▶ [Problem details]:
Each entry below must be repeated exactly. Leave the pictures out of it.

▶ [Data for processing]:
- - - - - - -
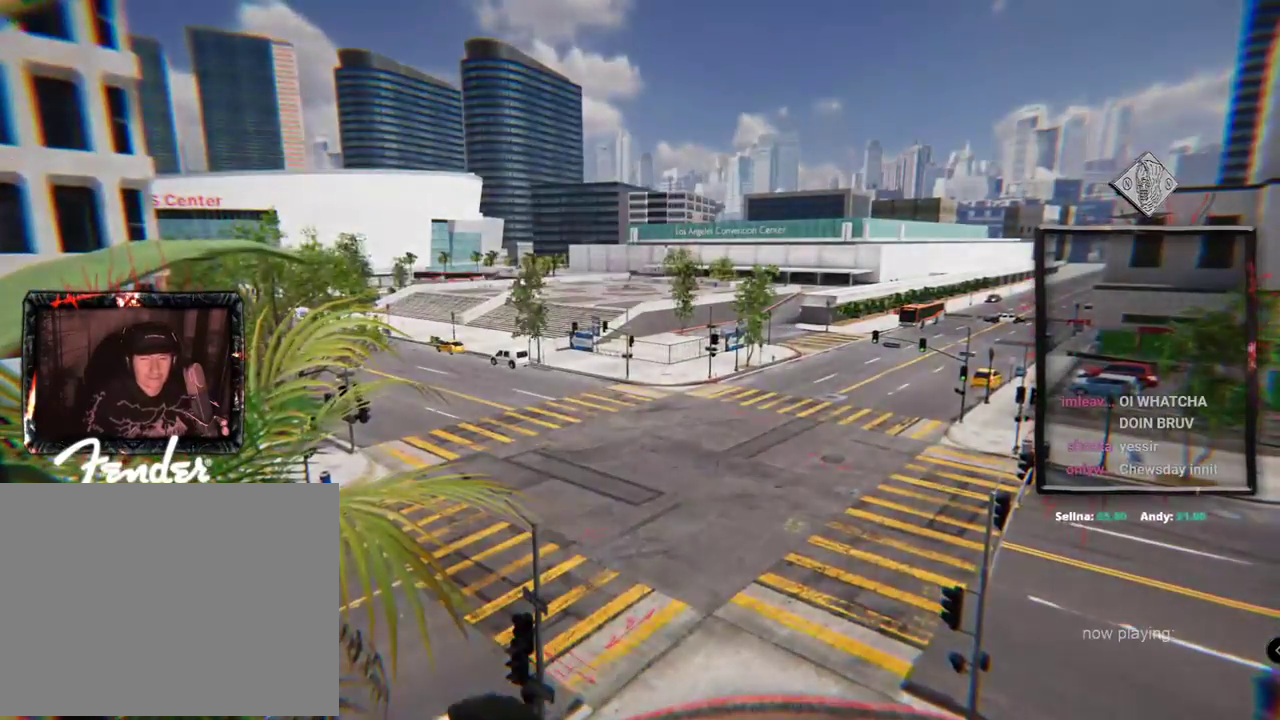
Gameplay with a controller (Xbox layout); each line is a JSON object with the inputs held at the frame after it. "events" lists button and stick changes between this image and that frame as [ms after this image, input, new state], when the widget could be followed in between. Not read: L3 R2 R3 START.
{"buttons": ["A"], "left_stick": "center", "right_stick": "center", "events": [[100, "A", "up"], [184, "A", "down"], [301, "A", "up"], [367, "A", "down"], [501, "DPAD_UP", "up"]]}
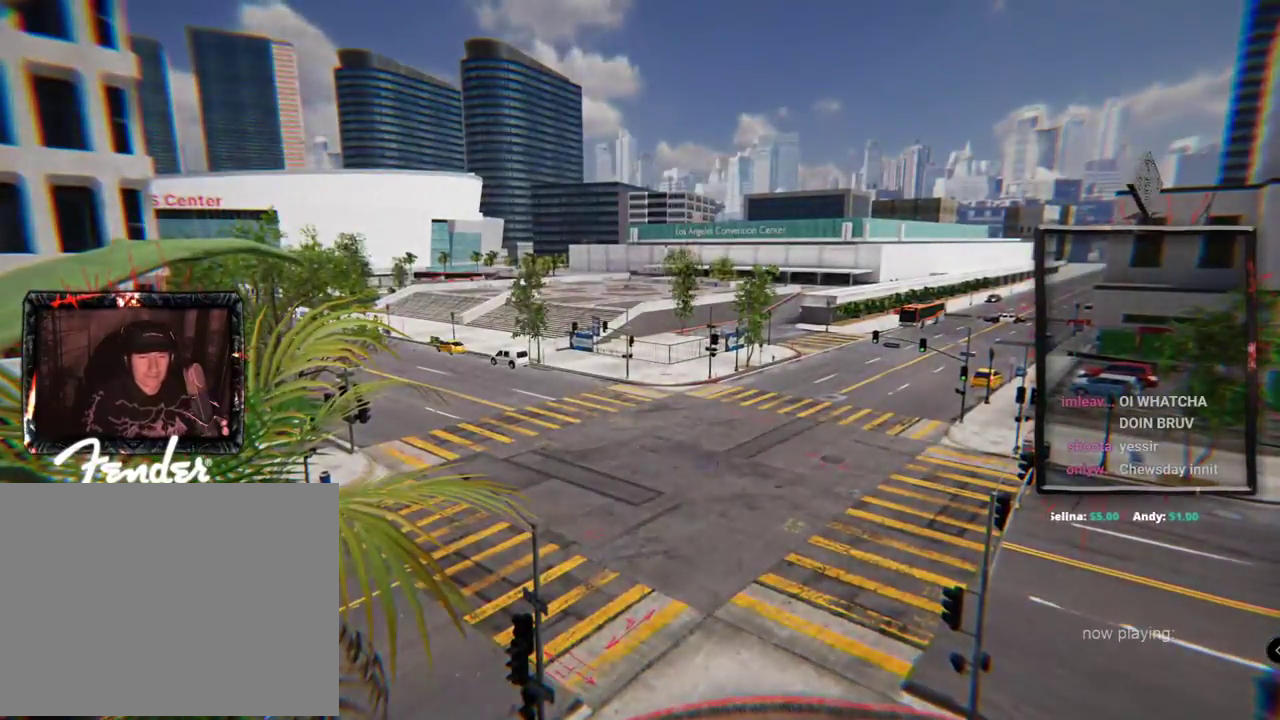
{"buttons": ["A"], "left_stick": "center", "right_stick": "center", "events": [[150, "A", "up"], [250, "A", "down"], [367, "A", "up"], [450, "A", "down"]]}
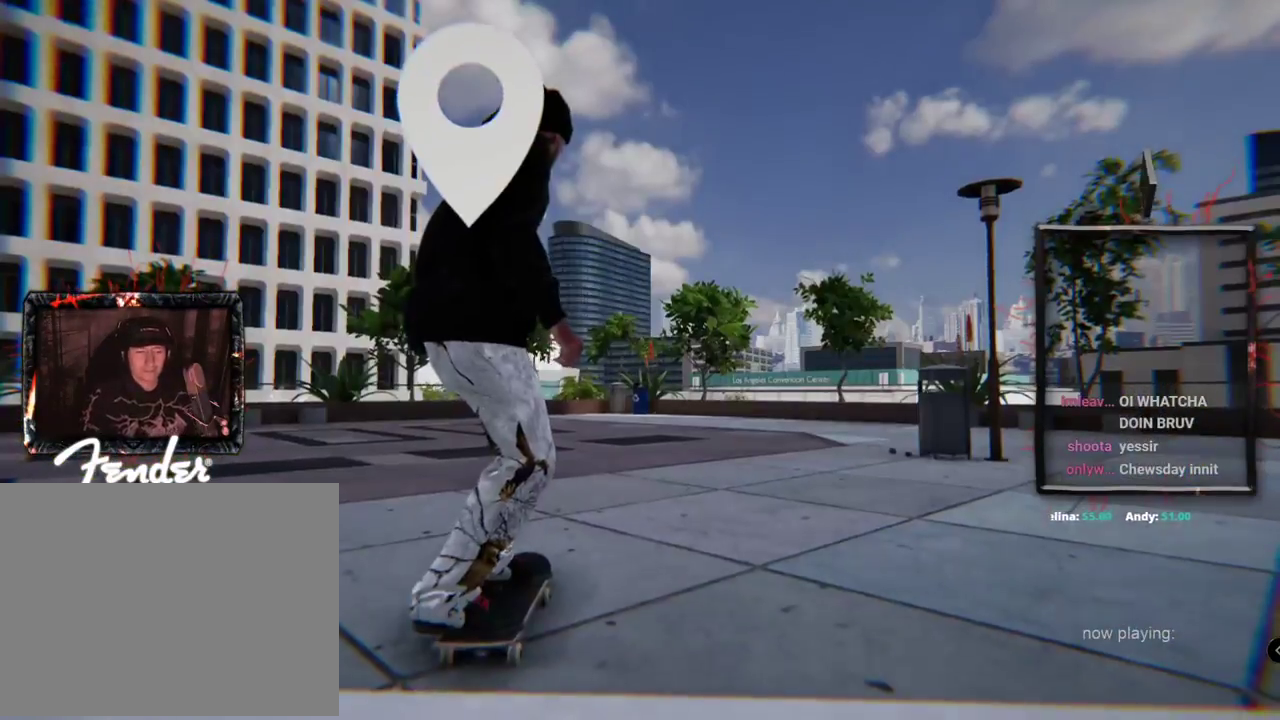
{"buttons": [], "left_stick": "center", "right_stick": "center", "events": [[84, "A", "up"]]}
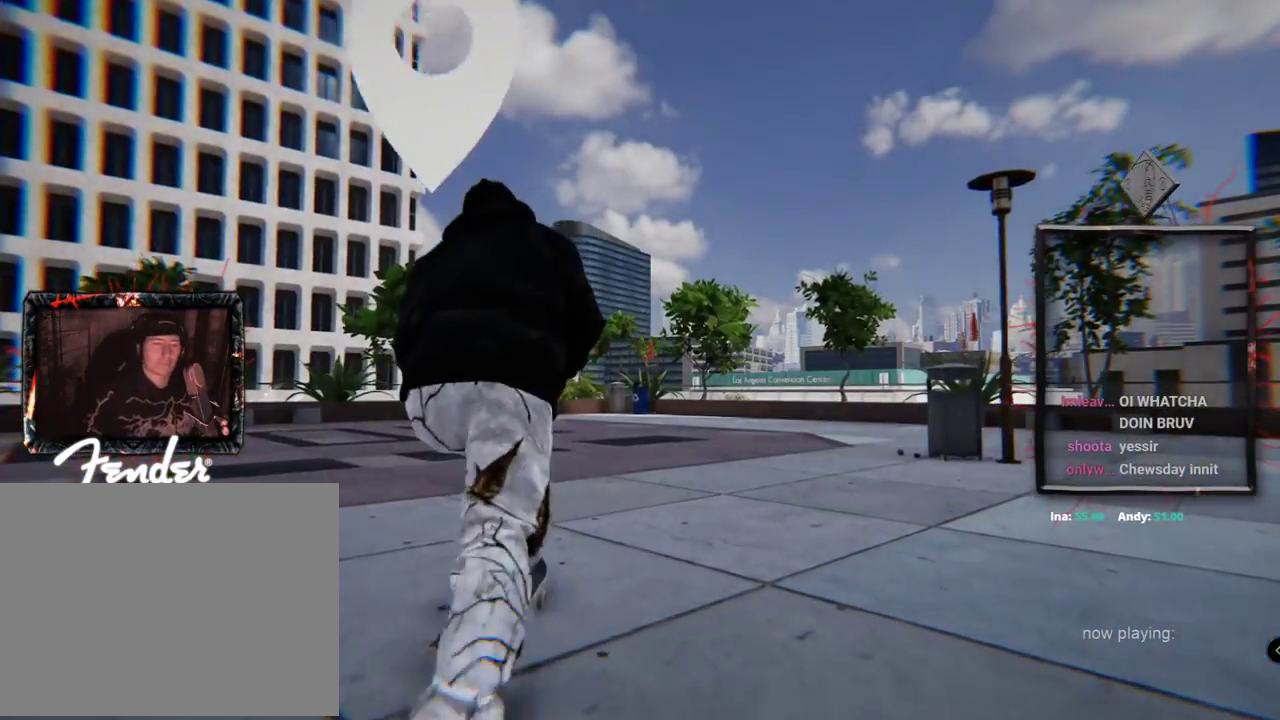
{"buttons": [], "left_stick": "center", "right_stick": "center", "events": []}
- - - - - - -
▶ [Task result]:
Gameplay with a controller (Xbox layout); each line is a JSON object with the inputs held at the frame after it. "events" lists button and stick changes between this image and that frame as [ms after this image, input, new state], when the widget could be followed in between. Not read: L3 R2 R3 START.
{"buttons": ["A"], "left_stick": "center", "right_stick": "center", "events": [[100, "A", "up"], [184, "A", "down"], [301, "A", "up"], [367, "A", "down"], [501, "DPAD_UP", "up"]]}
{"buttons": ["A"], "left_stick": "center", "right_stick": "center", "events": [[150, "A", "up"], [250, "A", "down"], [367, "A", "up"], [450, "A", "down"]]}
{"buttons": [], "left_stick": "center", "right_stick": "center", "events": [[84, "A", "up"]]}
{"buttons": [], "left_stick": "center", "right_stick": "center", "events": []}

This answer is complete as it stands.